What to do >> An exact copy is needed of the lines in the entries below from the line with "Fig 5. Frequency" up to and including the line with "FIGURE 6 | SEM", and of nothing else. Leave the pictures out.

Task data >>

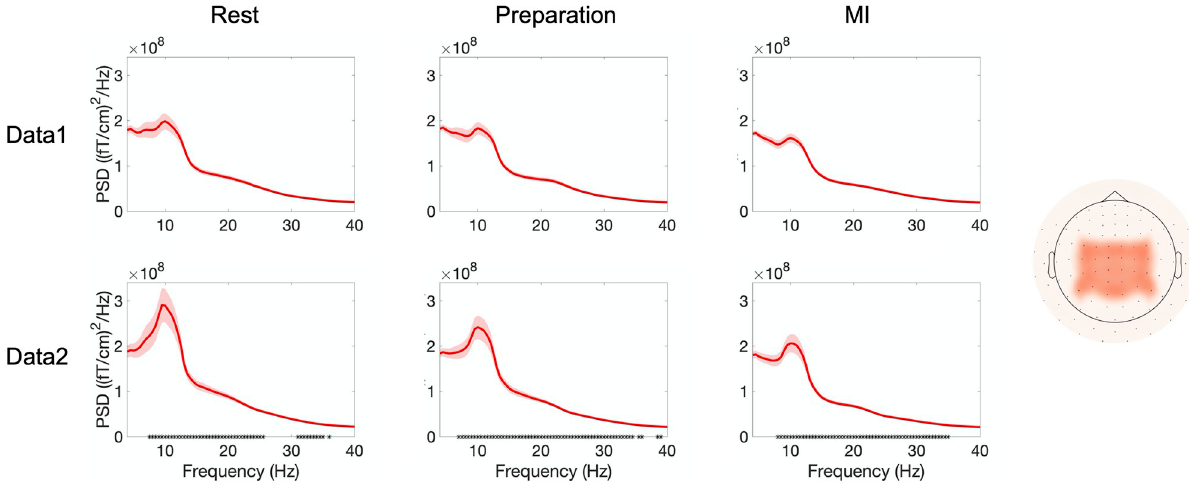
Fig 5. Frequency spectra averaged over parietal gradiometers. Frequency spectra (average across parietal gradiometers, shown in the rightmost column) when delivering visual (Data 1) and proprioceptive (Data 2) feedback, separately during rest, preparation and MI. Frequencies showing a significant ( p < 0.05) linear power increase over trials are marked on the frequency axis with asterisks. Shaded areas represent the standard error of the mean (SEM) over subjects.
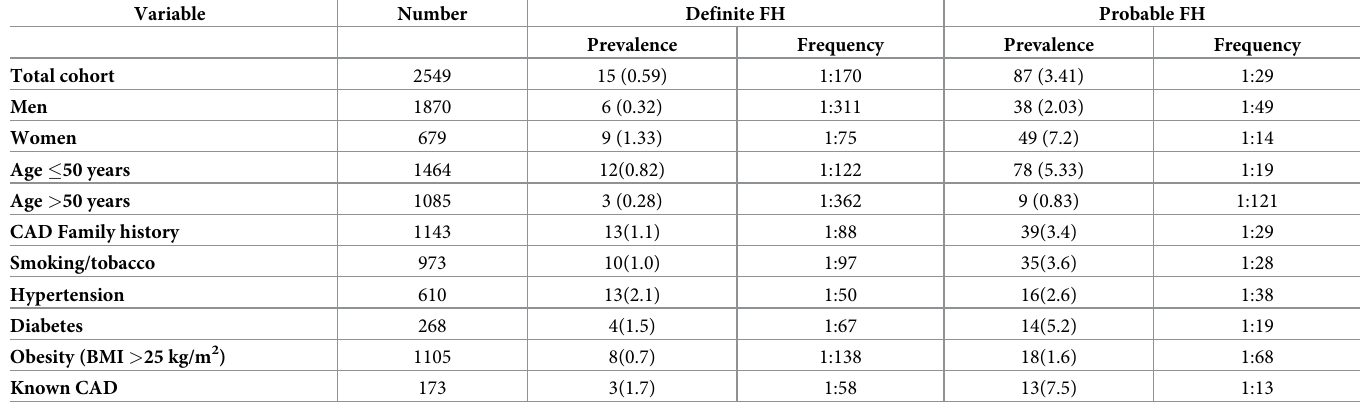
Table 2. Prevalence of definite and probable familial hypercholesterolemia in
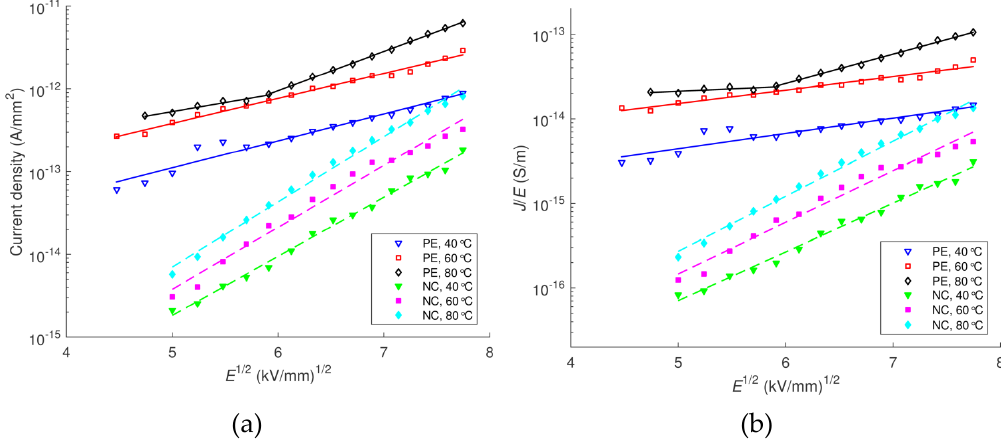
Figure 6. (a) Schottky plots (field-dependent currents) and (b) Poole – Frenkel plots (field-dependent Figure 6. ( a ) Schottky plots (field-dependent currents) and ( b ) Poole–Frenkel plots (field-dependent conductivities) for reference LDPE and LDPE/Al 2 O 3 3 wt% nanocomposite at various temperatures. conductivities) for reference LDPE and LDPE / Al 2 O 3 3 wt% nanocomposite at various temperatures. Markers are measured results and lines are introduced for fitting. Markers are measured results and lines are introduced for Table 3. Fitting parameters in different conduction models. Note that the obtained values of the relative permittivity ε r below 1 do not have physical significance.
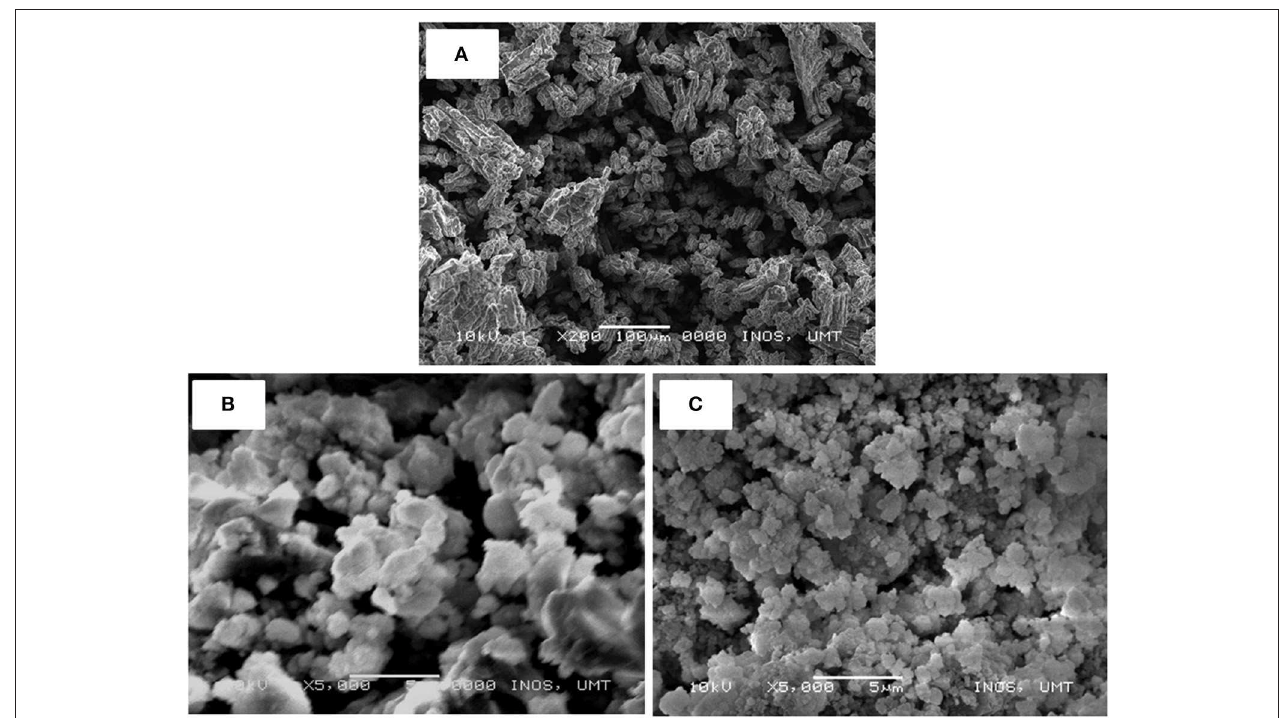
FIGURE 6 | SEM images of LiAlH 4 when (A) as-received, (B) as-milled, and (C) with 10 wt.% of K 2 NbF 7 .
* * *
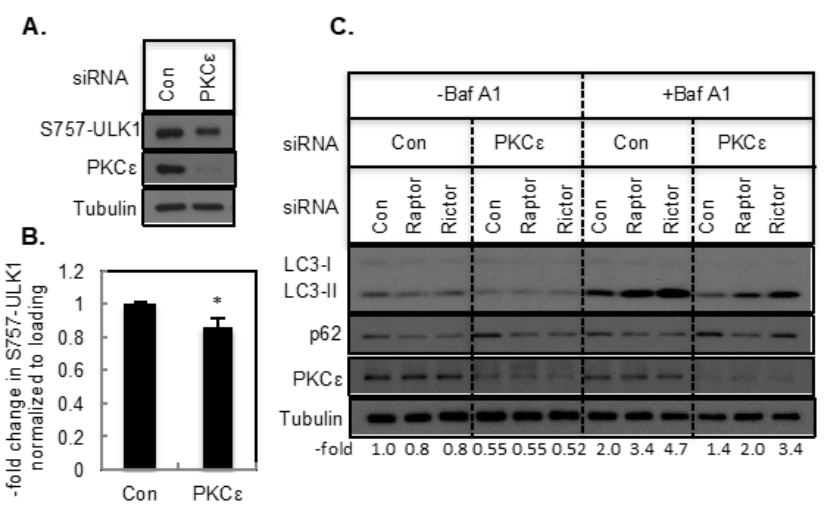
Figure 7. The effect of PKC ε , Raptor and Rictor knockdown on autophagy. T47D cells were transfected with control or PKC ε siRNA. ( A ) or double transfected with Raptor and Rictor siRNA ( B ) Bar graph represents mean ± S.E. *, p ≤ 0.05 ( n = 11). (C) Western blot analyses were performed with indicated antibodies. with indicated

Response for this exercise >>
Fig 5. Frequency spectra averaged over parietal gradiometers. Frequency spectra (average across parietal gradiometers, shown in the rightmost column) when delivering visual (Data 1) and proprioceptive (Data 2) feedback, separately during rest, preparation and MI. Frequencies showing a significant ( p < 0.05) linear power increase over trials are marked on the frequency axis with asterisks. Shaded areas represent the standard error of the mean (SEM) over subjects.
Table 2. Prevalence of definite and probable familial hypercholesterolemia in
Figure 6. (a) Schottky plots (field-dependent currents) and (b) Poole – Frenkel plots (field-dependent Figure 6. ( a ) Schottky plots (field-dependent currents) and ( b ) Poole–Frenkel plots (field-dependent conductivities) for reference LDPE and LDPE/Al 2 O 3 3 wt% nanocomposite at various temperatures. conductivities) for reference LDPE and LDPE / Al 2 O 3 3 wt% nanocomposite at various temperatures. Markers are measured results and lines are introduced for fitting. Markers are measured results and lines are introduced for Table 3. Fitting parameters in different conduction models. Note that the obtained values of the relative permittivity ε r below 1 do not have physical significance.
FIGURE 6 | SEM images of LiAlH 4 when (A) as-received, (B) as-milled, and (C) with 10 wt.% of K 2 NbF 7 .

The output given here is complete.